Project Overview
The continuous increase of (digital) textual content in different languages suggests that the potential demand for translation services by far exceeds the current volume of actual translation orders. One major bottleneck in harvesting this increase in demand is the cost of diversifying the services offered by translation companies, e.g., adapting to new domains of language use (e.g., legal, news, politics, economy, finance, sports, weather reports, appliance manuals, professional email messages). As well as differences in jargon, fixed expressions and idiomatic language use, the translations of individual words and multi-word expressions may differ significantly across different domains. This proposal aims at providing automatic methods for inducing dedicated translation aids from large translation data that enable rapid, user-driven, low-cost adaptation of translation services to meet market demand.

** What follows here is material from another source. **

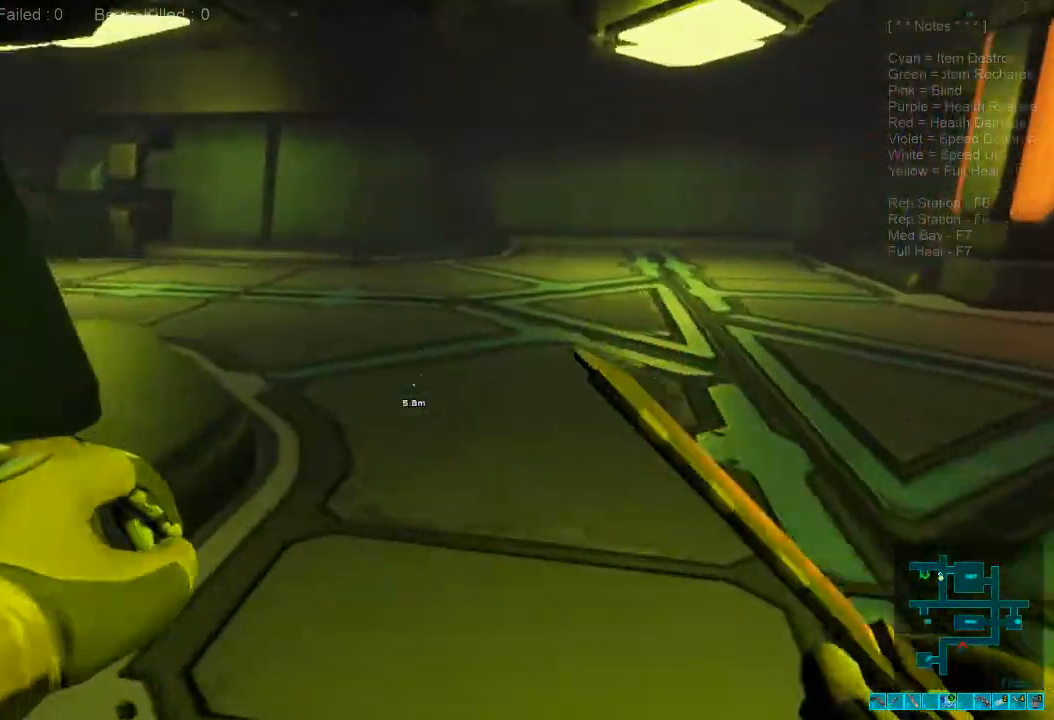
{"keys": ["w"], "mouse": [], "events": []}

We take inspiration from user studies that show that automatic translation aids lead to increased productivity in translation (up to four times). In this proposal we want to make a major leap from static, costly acquisition of automatic translation aids to rapid, user-driven, domain-adaptation methods. We start out from the idea that when massive translated data is accumulated, continuously replenished and shared by a diverse enough set of translation companies, a practical perspective on solving the adaptation bottleneck becomes possible. By statistically weighting translation data for relevance to a desired domain, statistical machine translation (SMT) methods can be extended to induce a variety of domain-specific translation aids to fit user demand.
This project will exploit the massive translation data repository housed by the TAUS Data Association (TDA). The project will build an automatic Data-Powered, Example-Driven Translation Adaptor (called DatAptor) that automatically compiles translation memories, engines as well as hierarchically structured translations that are optimized for a desired domain exemplified by a user-supplied text sample. For realizing the DatAptor methodology, the present project concentrates on three major research challenges:
Main Objectives
- How to select and weight translation examples in the TDA repository according to relevance for a user-supplied example text representing a certain domain? The measure of relevance is optimized for translation quality.
- How to automatically train and adapt a translation system (or components)for optimized performance on similar future texts from the desired domain? and
- How to extract hierarchically structured sets of translation equivalents that provide a more extensive and advanced representation than dictionaries and phrase translation tables.